Research in the Evans lab focuses on how airway mucins regulate respiratory health and disease. Two secreted mucins--MUC5AC and MUC5B--are the predominant macromolecular components of airway mucus. MUC5AC and MUC5B regulate host mucosal defense in health, but their excessive or aberrant expression is associated with transient infections and with a wide range of lung diseases such as asthma, cystic fibrosis, chronic obstructive pulmonary disease, pulmonary fibrosis, and lung cancer.
Using genetic and respiratory challenge models, our group has pioneered efforts to determine the significance of Muc5ac and Muc5b in mouse lungs (‘MUC’ in humans, ‘Muc’ in mice). We have discovered critical beneficial roles for Muc5b in homeostasis and responses to infection. Conversely, we have identified required detrimental roles for Muc5ac in airflow obstruction and lung injury.

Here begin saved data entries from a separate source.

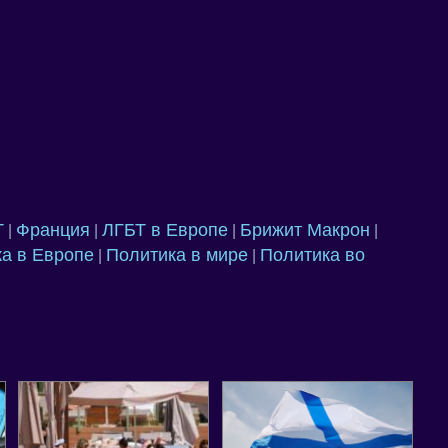
Т
Франция
ЛГБТ в Европе
Брижит Макрон
|
|
|
|
а в Европе
Политика в мире
Политика во
|
|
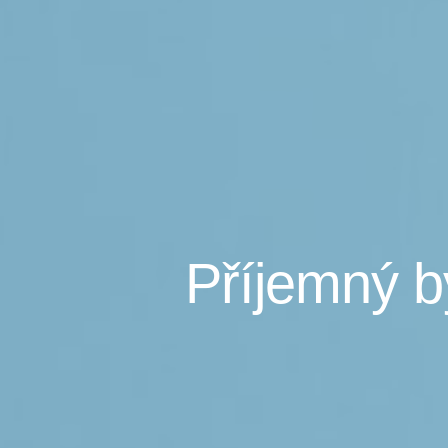
Příjemný b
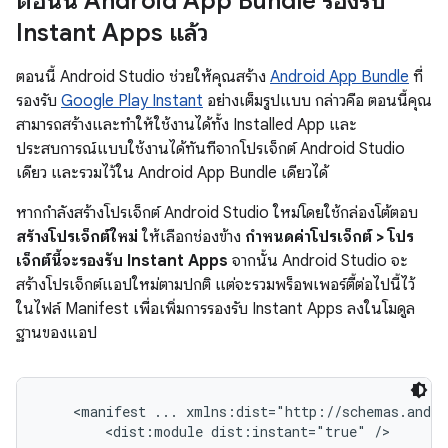
ตอนนี้ Android App Bundle รองรับ
Instant Apps แล้ว
ตอนนี้ Android Studio ช่วยให้คุณสร้าง
Android App Bundle
ที่
รองรับ
Google Play Instant
อย่างเต็มรูปแบบ กล่าวคือ ตอนนี้คุณ
สามารถสร้างและทำให้ใช้งานได้ทั้ง Installed App และ
ประสบการณ์แบบใช้งานได้ทันทีจากโปรเจ็กต์ Android Studio
เดียว และรวมไว้ใน Android App Bundle เดียวได้
หากกำลังสร้างโปรเจ็กต์ Android Studio ใหม่โดยใช้กล่องโต้ตอบ
สร้างโปรเจ็กต์ใหม่
ให้เลือกช่องข้าง
กำหนดค่าโปรเจ็กต์ > โปร
เจ็กต์นี้จะรองรับ Instant Apps
จากนั้น Android Studio จะ
สร้างโปรเจ็กต์แอปใหม่ตามปกติ แต่จะรวมพร็อพเพอร์ตี้ต่อไปนี้ไว้
ในไฟล์ Manifest เพื่อเพิ่มการรองรับ Instant Apps ลงในโมดูล
ฐานของแอป
<manifest ... xmlns:dist="http://schemas.andro
        <dist:module dist:instant="true" />
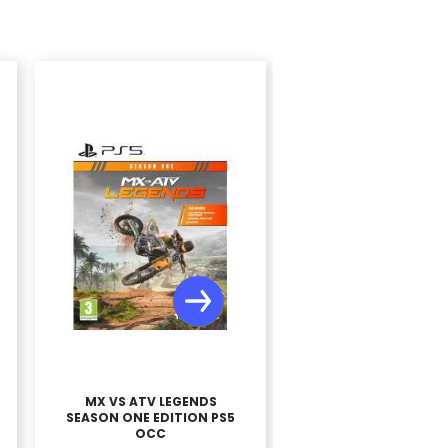
MX VS ATV LEGENDS
KRONOS BATTLE W
SEASON ONE EDITION PS5
PS4 OCC
OCC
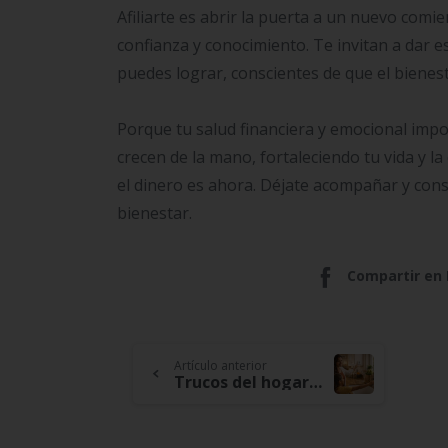
Afiliarte es abrir la puerta a un nuevo com
confianza y conocimiento. Te invitan a dar e
puedes lograr, conscientes de que el bienes
Porque tu salud financiera y emocional imp
crecen de la mano, fortaleciendo tu vida y l
el dinero es ahora. Déjate acompañar y co
bienestar.
Compartir en
Continue
Artículo anterior
Trucos del hogar para ahorrar sin darte cuenta
Reading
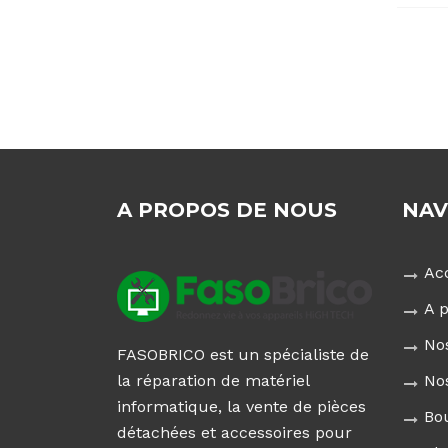
A PROPOS DE NOUS
NAV
Ac
A 
No
FASOBRICO est un spécialiste de
No
la réparation de matériel
informatique, la vente de pièces
Bo
détachées et accessoires pour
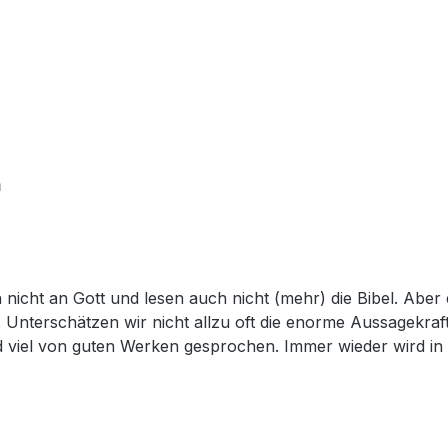
h
cht an Gott und lesen auch nicht (mehr) die Bibel. Aber es
terschätzen wir nicht allzu oft die enorme Aussagekraft 
d viel von guten Werken ­gesprochen. Immer wieder wird i
d Katastrophen. Doch meinen die Menschen, wenn sie vo
lstellen sind nach der Elberfelder Übersetzung (Hückeswa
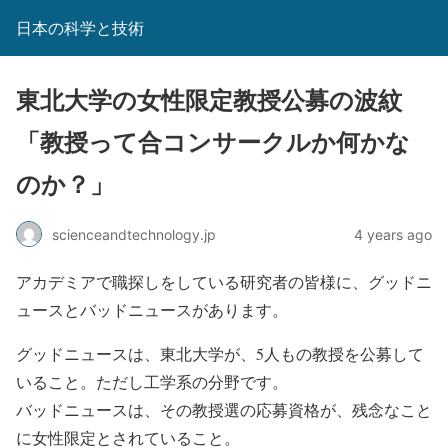
日本の科学と技術
東北大学の女性限定教授公募の波紋
「教授って合コンサークルか何かな
のか？」
scienceandtechnology.jp
4 years ago
アカデミアで職探しをしている研究者の皆様に、グッドニ
ュースとバッドニュースがあります。
グッドニュースは、東北大学が、5人もの教授を公募して
いること。ただし工学系の分野です。
バッドニュースは、その教授選の応募資格が、残念なこと
に女性限定とされていること。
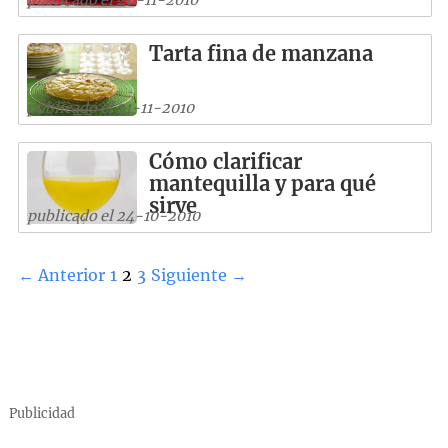
Tarta fina de manzana
publicado el 21-11-2010
Cómo clarificar
mantequilla y para qué
sirve
publicado el 24-10-2010
← Anterior
1
2
3
Siguiente →
Publicidad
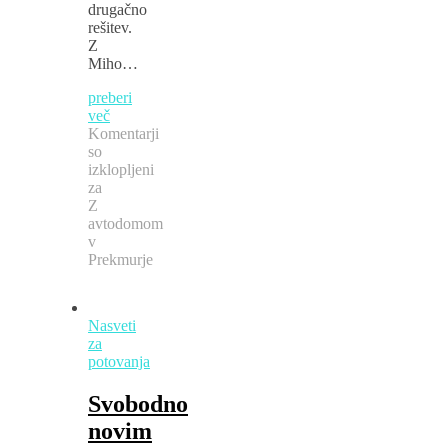
drugačno
rešitev.
Z
Miho…
preberi
več
Komentarji
so
izklopljeni
za
Z
avtodomom
v
Prekmurje
Nasveti
za
potovanja
Svobodno
novim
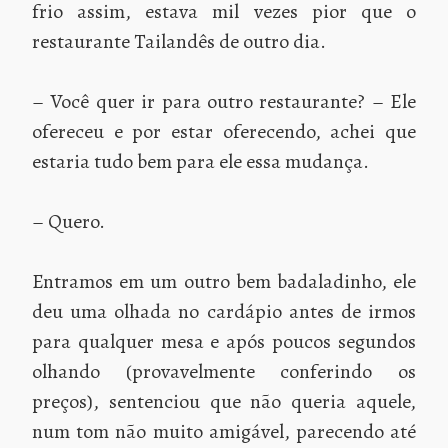
frio assim, estava mil vezes pior que o
restaurante Tailandês de outro dia.
– Você quer ir para outro restaurante? – Ele
ofereceu e por estar oferecendo, achei que
estaria tudo bem para ele essa mudança.
– Quero.
Entramos em um outro bem badaladinho, ele
deu uma olhada no cardápio antes de irmos
para qualquer mesa e após poucos segundos
olhando (provavelmente conferindo os
preços), sentenciou que não queria aquele,
num tom não muito amigável, parecendo até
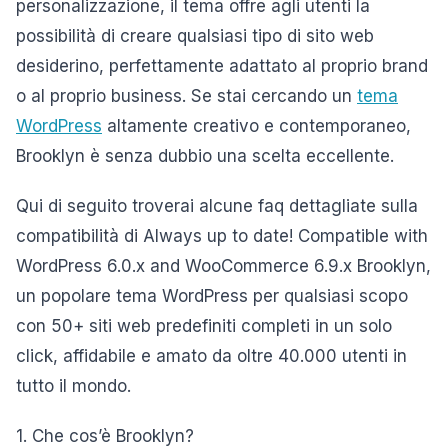
personalizzazione, il tema offre agli utenti la
possibilità di creare qualsiasi tipo di sito web
desiderino, perfettamente adattato al proprio brand
o al proprio business. Se stai cercando un
tema
WordPress
altamente creativo e contemporaneo,
Brooklyn è senza dubbio una scelta eccellente.
Qui di seguito troverai alcune faq dettagliate sulla
compatibilità di Always up to date! Compatible with
WordPress 6.0.x and WooCommerce 6.9.x Brooklyn,
un popolare tema WordPress per qualsiasi scopo
con 50+ siti web predefiniti completi in un solo
click, affidabile e amato da oltre 40.000 utenti in
tutto il mondo.
1. Che cos’è Brooklyn?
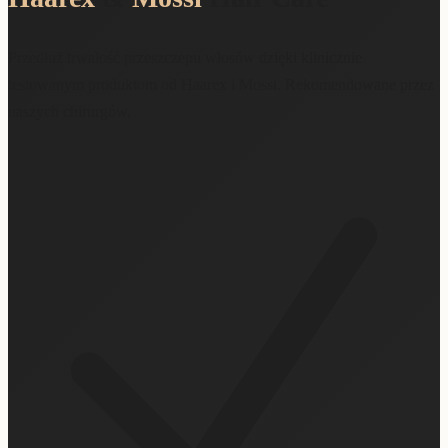
Przedłuż trwałość przeszczepu włosów dzięki klinicznie
testowanym produktom od Haarex i Mossi. Rekomendowane przez
naszych chirurgów.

Current research programs involve investigating how these two mucins perform their specific functions. Efforts are underway to determine whether and how the effects of MUC5AC/Muc5ac and MUC5B/Muc5b are mediated intrinsically by their differential expression and structural heterogeneity. Additional projects focus on how Muc5ac and Muc5b interact with leukocytes and structural cells in the lungs to regulate tissue inflammation, injury, and repair.
These projects use of genetically engineered mice, including over-expressing, knockout, and gene-edited lines, to address how Muc5ac and Muc5b function singly and in combination. Projects include studies of the mucin proteins, their assembly, and their glycosylation.